Last month, we remarked that July saw an end to the upward trend in employment, and in August we seem to be very much in a holding pattern. Overall printing employment was up +0.4% from July, production employment up +0.4%, and non-production printing employment was also up +0.4%. If you look at the year-over-year changes, early 2021 saw a return of the workers that had been shed or furloughed during the pandemic, so that summer employment was a little slow should not be that much of a surprise.

Publishing employment is also generally flat; general publishing employment was up +0.3% from July. Digging into the specific publishing segments (the reporting of which lags a month), from June to July, periodical publishing employment grew +0.3% while newspaper publishing employment was down -0.9%.

The creative markets fared about the same.

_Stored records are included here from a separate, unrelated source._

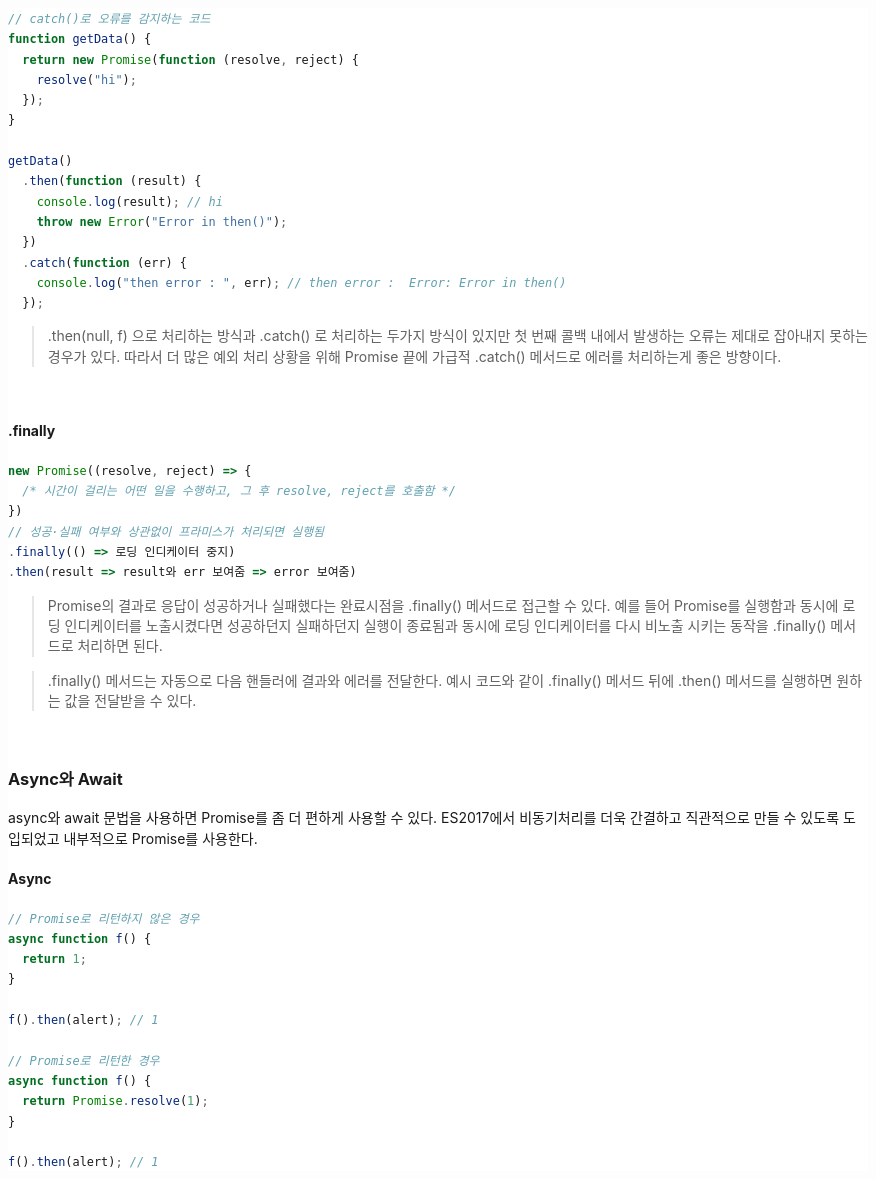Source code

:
 ```jsx
// catch()로 오류를 감지하는 코드
function getData() {
  return new Promise(function (resolve, reject) {
    resolve("hi");
  });
}

getData()
  .then(function (result) {
    console.log(result); // hi
    throw new Error("Error in then()");
  })
  .catch(function (err) {
    console.log("then error : ", err); // then error :  Error: Error in then()
  });
```

> .then(null, f) 으로 처리하는 방식과 .catch() 로 처리하는 두가지 방식이 있지만 첫 번째 콜백 내에서 발생하는 오류는 제대로 잡아내지 못하는 경우가 있다. 따라서 더 많은 예외 처리 상황을 위해 Promise 끝에 가급적 .catch() 메서드로 에러를 처리하는게 좋은 방향이다.

<br />

#### .finally

```jsx
new Promise((resolve, reject) => {
  /* 시간이 걸리는 어떤 일을 수행하고, 그 후 resolve, reject를 호출함 */
})
// 성공·실패 여부와 상관없이 프라미스가 처리되면 실행됨
.finally(() => 로딩 인디케이터 중지)
.then(result => result와 err 보여줌 => error 보여줌)
```

> Promise의 결과로 응답이 성공하거나 실패했다는 완료시점을 .finally() 메서드로 접근할 수 있다. 예를 들어 Promise를 실행함과 동시에 로딩 인디케이터를 노출시켰다면 성공하던지 실패하던지 실행이 종료됨과 동시에 로딩 인디케이터를 다시 비노출 시키는 동작을 .finally() 메서드로 처리하면 된다.

> .finally() 메서드는 자동으로 다음 핸들러에 결과와 에러를 전달한다. 예시 코드와 같이 .finally() 메서드 뒤에 .then() 메서드를 실행하면 원하는 값을 전달받을 수 있다.

<br />

### Async와 Await

async와 await 문법을 사용하면 Promise를 좀 더 편하게 사용할 수 있다. ES2017에서 비동기처리를 더욱 간결하고 직관적으로 만들 수 있도록 도입되었고 내부적으로 Promise를 사용한다.

#### Async

```jsx
// Promise로 리턴하지 않은 경우
async function f() {
  return 1;
}

f().then(alert); // 1

// Promise로 리턴한 경우
async function f() {
  return Promise.resolve(1);
}

f().then(alert); // 1
```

Graphic design employment was up +0.4% from June to July, ad agencies (less PR) were up +0.7%, and PR was the star of the show this month, with July employment +1.3% above June. Direct mail advertising employment was up +0.7%—well below the +2.8% increase we had seen from April to May.  

In the general August employment report, said the BLS:

Total nonfarm payroll employment rose by 235,000 in August, and the unemployment rate declined by 0.2 percentage point to 5.2 percent, the U.S. Bureau of Labor Statistics reported today. So far this year, monthly job growth has averaged 586,000. In August, notable job gains occurred in professional and business services, transportation and warehousing, private education, manufacturing, and other services. Employment in retail trade declined over the month.

Meanwhile, “The change in total nonfarm payroll employment for June was revised up by 24,000, from +938,000 to +962,000, and the change for July was revised up by 110,000, from +943,000 to +1,053,000. With these revisions, employment in June and July combined is 134,000 higher than previously reported.”

Some other quick hits from the July report:

  • The labor force participation rate was unchanged at 61.7%.
  • The employment-to-population ratio increased from 58.4% to 58.5%.
  • The number of persons working part time for economic reasons decreased from 4.483 million to 4.469 million, close to the pre-pandemic level of 4.4 million.
  • The 25 to 54 participation rate was unchanged at 81.8%. 

Calculated Risk adds, “there are still 5.3 million fewer jobs than prior to the recession, and overall this was a disappointing report, probably due to the sharp increase in COVID cases.”